There’s just something about Pixar, isn’t there? Even though scores of animation teams have tried to capture the essence of films like WALL-E, Toy Story 3 and Finding Nemo, they can never find the correct amount of humor, story structure, visual spectacle and intense sentimentalism that we’ve all come to expect from the Disney/Pixar institution. Brave isn’t the best Pixar film, but it certainly does not disappoint nor tarnish its company’s reputation.
Brave pinpoints exactly what everyone wants in a family movie (or, a movie in general, depending on your general disposition). That special something is the emotional, even schmaltzy core that's wrapped in comedy and visual spectacle.

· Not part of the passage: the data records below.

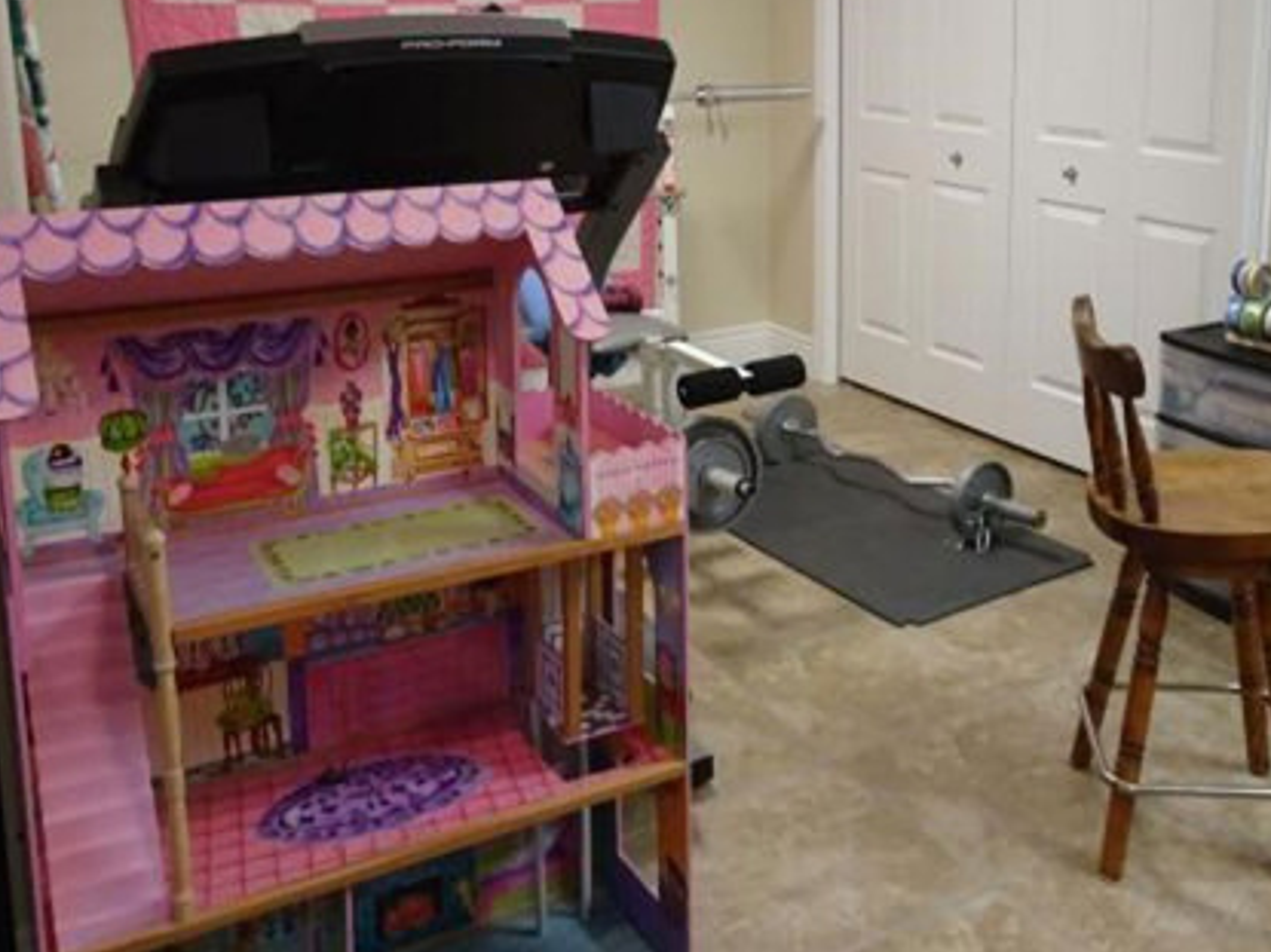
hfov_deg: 49.7
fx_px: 1358
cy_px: 245
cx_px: 787
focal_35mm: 37
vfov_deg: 37.7
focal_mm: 4.1
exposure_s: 1/30
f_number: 3.5
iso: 500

It’s like a jalapeño popper- the fried stuff is the comedy (always good), visual spectacle the cheese (it tastes better in its higher quality) and the emotion is the pepper itself- the thing that will make you tear up. Of course if there’s too much pepper, it’s unbearable to sit through, too little and you feel gypped from a good experience (I guess what I’m trying to say is that I’m hungry?).
Perhaps what I loved the most about Brave was the fact that this was a story about a mother and her daughter. I feel like often films and television shows rely on the father/children aspect for humor, as if a good father figure is so outrageous that there is an inherit plot point. Mothers are maternal, loving, therefore the struggles between a mother and child are never fully explored- at least in the G/PG rated territory. Brave’s battle was between the wild Merida (voiced by Kelly Macdonald) and her queenly mother Elinor (Emma Thompson) over expectations and fate. Through a magical twist of events, the two must learn together what it means to be a free woman. Being close to my own mother, you can assume I was weeping through many parts of the film (the weeping however, I get from my father).
I would highly recommend Brave to anyone in the family- even the gothic teen who just started locking his/her door.